One of my kitchen light switches is now Off Limits. No, it hasn’t decided to magically run the ceiling fan, dishwasher, or vacuum cleaner or microwave. (Heheh. It has, though, decided to “fizzle” when turned on. There’s a loose connection there, I think is all. But rather than doing what I might not be able to see, I’ll ask a handyman friend…or call an electrician. Again, budget is interfering with life, there. So meanwhile, that switch and it’s mate on the other side of the room are off-limits, to avoid risk. (The other switch, I believe to be fine.)
— Oh, and after application of flea medicine last week, Smokey lost fur on the patch where the liquid was applied. His fur is shorter overall, which I’m taking to be allergy or other irritation, or simply his body dealing with his second summer. The one little patch will grow back. The fur shorter overall, I think is normal enough, though it’s a good bit shorter than Goober’s and has me slightly surprised. (I don’t see any sign of other irritation or parasites, just…quite short fur. (It’s still soon enough after he was neutered that it might be hormones in combination.)
Sigh. Home ownership is not always Easy Street, but it beats being under someone else’s thumb (or loud stereo or crazy habits).

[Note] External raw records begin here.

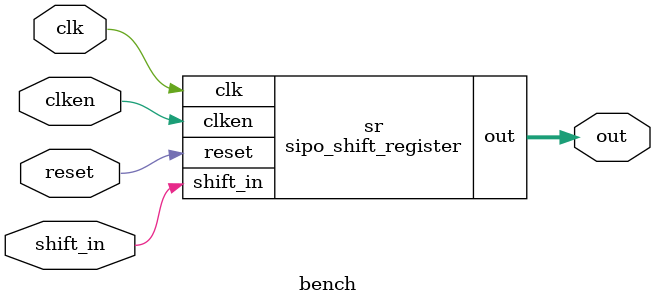
<source format=v>
module piso_shift_register (
    input   wire        clock,
    input   wire        reset,
    input   wire        load,
    input   wire [3:0]  data_in,
    output  wire        data_out
);
    reg [3:0] shift_reg;
    
    always @(posedge clk or posedge reset) begin
        if (reset) shift_reg <= 4'b0000;
        else if (load) shift_reg <= data_in;
        else shift_reg <= {1'b0, shift_reg[3:1]};
    end

    assign data_out = shift_reg[0];

endmodule

module siso_shift_registers_0(
    input    wire clk,
    input    wire clken,
    input    wire shift_in,
    output   wire shift_out
);

    reg b0, b1, b2, b3;

    always @(posedge clk) begin
        if(clken) begin
            b3 <= b2;
            b2 <= b1;
            b1 <= b0;
            b0 <= shift_in;
        end
    end

    assign shift_out = b3;

endmodule

module sipo_shift_register (
    input   wire        clk,
    input   wire        clken,
    input   wire        reset,
    input   wire        shift_in,
    output  wire [3:0]  out
);
    
    reg [3:0] shift_reg;

    always @(posedge clk or posedge reset) begin
        if(reset)      shift_reg <= 4'b0000;
        else if(clken) shift_reg <= {shift_reg[2:0], shift_in};
    end

    assign out = shift_reg;

endmodule

module bench (
    input   wire        clk,
    input   wire        clken,
    input   wire        reset,
    input   wire        shift_in,
    output  wire [3:0]  out   
);

sipo_shift_register sr (
    .clk(clk),
    .clken(clken),
    .reset(reset),
    .shift_in(shift_in),
    .out(out)
);

endmodule

</source>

On the plus side, the tomato plants are doing great, and the green onions are doing well. Not yet sure about the radishes or bell peppers, and I have to get more basil. — Brand new at veggie gardening, but doing nicely so far…despite the drought.
Goal: Get pictures posted by end of month to my site.
One can’t help wondering where did that quarter inch go? It would seem that the only options if one assumes that none of it was warped out of plane and the door will actually fit within the frame are a) the door tapers from bottom to top or b) there’s at least a quarter inch cumulative gap between the door and the jambs at the bottom. The first explanation would require two coincidental or at least one intentional error since a tapered door would only fit snugly into a tapered frame. O tempora, o mores.